▶ [Permintaan Tugas]: Tolong identifikasi setiap baris dalam catatan yang memuat kata "Reading", lalu salin baris-baris tersebut.

▶ [Informasi]:

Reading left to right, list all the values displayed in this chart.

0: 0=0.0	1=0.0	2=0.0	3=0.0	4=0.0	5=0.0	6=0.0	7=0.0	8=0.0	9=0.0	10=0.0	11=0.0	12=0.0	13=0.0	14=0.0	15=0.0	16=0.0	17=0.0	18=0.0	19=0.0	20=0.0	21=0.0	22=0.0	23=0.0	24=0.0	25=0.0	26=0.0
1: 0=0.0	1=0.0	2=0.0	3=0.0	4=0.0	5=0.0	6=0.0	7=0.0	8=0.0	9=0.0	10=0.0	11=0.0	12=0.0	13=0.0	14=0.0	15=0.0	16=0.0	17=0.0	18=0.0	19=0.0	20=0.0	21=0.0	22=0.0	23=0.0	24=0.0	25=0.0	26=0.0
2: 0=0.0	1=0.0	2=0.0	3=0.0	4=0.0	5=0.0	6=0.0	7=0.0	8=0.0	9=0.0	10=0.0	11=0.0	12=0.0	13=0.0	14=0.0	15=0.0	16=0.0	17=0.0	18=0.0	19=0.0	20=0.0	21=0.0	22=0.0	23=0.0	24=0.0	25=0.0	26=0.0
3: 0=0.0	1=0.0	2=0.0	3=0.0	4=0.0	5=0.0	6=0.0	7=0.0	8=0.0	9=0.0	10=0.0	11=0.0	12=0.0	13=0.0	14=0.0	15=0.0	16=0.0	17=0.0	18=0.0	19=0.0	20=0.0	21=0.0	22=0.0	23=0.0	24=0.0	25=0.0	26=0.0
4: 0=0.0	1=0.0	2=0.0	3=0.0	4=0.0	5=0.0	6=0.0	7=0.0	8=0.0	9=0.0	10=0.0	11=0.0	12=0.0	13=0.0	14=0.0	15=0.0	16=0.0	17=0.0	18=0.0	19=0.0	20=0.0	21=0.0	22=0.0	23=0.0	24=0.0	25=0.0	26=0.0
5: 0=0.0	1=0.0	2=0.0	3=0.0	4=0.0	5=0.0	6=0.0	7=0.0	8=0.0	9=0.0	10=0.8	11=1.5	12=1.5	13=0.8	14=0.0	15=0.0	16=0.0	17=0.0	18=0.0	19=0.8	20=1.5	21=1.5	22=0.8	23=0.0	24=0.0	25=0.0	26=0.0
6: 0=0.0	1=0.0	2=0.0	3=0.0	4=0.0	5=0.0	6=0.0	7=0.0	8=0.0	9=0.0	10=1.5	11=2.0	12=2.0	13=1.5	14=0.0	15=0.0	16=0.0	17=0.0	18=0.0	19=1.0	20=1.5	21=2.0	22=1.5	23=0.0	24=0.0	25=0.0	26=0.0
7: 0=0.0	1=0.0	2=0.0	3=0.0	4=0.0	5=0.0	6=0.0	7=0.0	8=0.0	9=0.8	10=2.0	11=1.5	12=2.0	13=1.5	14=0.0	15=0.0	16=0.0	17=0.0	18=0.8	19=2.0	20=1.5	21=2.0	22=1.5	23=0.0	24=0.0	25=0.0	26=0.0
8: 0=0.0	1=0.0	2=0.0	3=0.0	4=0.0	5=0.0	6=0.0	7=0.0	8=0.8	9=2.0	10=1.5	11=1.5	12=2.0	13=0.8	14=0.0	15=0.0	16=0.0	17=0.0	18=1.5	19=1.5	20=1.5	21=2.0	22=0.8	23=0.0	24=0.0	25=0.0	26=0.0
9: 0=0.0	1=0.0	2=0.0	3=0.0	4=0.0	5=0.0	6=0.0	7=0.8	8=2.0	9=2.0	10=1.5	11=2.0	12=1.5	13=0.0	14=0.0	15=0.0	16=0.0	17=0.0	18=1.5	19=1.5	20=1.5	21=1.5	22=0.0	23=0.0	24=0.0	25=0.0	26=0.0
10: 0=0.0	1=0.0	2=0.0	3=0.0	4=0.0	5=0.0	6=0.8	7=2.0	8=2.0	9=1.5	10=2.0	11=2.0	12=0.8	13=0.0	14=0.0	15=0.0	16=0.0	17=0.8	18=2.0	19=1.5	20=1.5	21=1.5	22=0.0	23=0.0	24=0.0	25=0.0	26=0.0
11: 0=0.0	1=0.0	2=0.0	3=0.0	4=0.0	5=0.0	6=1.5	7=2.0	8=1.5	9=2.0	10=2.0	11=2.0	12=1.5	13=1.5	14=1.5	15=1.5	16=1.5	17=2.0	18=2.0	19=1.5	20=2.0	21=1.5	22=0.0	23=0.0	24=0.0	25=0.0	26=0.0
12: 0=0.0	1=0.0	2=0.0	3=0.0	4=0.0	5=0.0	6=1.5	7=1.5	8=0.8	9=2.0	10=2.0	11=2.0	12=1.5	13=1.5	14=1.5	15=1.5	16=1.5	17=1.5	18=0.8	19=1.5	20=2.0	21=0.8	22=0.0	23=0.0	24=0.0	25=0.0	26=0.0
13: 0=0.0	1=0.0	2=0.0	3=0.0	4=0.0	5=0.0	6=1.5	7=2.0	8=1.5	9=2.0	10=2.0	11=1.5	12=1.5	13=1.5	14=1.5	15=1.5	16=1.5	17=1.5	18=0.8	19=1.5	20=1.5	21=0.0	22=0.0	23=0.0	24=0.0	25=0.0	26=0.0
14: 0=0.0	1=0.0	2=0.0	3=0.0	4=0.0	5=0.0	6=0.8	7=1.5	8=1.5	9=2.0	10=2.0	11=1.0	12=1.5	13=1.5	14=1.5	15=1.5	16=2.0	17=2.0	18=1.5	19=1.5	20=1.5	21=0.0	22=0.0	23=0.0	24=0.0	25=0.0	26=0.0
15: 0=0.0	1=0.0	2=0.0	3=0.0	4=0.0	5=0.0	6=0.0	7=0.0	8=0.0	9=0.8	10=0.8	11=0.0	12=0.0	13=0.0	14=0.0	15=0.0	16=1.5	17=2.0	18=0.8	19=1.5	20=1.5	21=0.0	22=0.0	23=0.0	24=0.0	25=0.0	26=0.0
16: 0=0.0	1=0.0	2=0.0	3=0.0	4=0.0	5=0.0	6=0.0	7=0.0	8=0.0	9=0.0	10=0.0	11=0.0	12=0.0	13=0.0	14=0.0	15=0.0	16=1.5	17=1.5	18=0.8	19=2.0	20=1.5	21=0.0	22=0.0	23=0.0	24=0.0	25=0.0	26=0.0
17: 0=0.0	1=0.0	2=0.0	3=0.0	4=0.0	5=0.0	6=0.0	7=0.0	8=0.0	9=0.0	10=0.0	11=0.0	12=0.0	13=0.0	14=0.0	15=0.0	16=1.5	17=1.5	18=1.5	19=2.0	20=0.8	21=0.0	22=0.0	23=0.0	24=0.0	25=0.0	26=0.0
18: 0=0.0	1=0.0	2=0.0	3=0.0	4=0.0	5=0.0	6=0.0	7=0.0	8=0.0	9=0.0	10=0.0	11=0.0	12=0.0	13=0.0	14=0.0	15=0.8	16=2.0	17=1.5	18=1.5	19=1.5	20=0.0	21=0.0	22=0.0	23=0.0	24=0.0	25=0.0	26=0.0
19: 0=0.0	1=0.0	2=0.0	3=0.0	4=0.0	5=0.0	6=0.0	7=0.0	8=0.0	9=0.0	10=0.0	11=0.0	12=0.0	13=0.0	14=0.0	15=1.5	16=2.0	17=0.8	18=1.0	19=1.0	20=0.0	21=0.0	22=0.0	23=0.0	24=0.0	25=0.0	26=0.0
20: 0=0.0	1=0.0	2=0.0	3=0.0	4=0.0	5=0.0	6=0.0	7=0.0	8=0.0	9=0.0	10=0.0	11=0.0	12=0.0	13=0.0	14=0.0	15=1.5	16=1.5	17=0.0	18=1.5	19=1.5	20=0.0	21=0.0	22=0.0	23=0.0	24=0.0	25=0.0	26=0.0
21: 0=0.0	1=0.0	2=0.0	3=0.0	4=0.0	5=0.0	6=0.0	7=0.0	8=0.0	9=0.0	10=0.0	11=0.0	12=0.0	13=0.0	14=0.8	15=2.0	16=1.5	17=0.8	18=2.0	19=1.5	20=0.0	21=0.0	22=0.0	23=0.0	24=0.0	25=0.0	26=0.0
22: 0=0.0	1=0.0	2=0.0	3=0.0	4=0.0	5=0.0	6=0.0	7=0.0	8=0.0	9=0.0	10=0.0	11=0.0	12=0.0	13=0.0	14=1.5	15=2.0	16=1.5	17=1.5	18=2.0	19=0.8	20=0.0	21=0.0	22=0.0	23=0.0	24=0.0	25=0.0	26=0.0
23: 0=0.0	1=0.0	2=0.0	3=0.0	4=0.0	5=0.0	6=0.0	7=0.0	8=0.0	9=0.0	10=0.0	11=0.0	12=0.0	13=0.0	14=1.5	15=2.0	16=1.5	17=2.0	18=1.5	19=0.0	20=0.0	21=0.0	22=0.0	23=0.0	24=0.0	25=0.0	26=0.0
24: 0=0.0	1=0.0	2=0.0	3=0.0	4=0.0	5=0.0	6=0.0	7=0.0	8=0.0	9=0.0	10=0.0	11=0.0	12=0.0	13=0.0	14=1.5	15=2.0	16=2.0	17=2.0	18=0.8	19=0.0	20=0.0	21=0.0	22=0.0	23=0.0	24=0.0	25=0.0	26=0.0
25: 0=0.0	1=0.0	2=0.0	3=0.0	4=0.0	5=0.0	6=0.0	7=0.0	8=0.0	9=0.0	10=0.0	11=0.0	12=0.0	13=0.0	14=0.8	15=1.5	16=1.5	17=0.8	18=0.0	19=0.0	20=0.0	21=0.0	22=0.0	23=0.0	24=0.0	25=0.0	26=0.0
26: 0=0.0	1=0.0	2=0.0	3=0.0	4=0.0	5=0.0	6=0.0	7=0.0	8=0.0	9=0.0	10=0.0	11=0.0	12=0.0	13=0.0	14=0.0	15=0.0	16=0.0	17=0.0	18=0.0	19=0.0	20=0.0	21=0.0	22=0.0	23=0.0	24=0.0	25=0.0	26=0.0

▶ [Jawaban Latihan]:
Reading left to right, list all the values displayed in this chart.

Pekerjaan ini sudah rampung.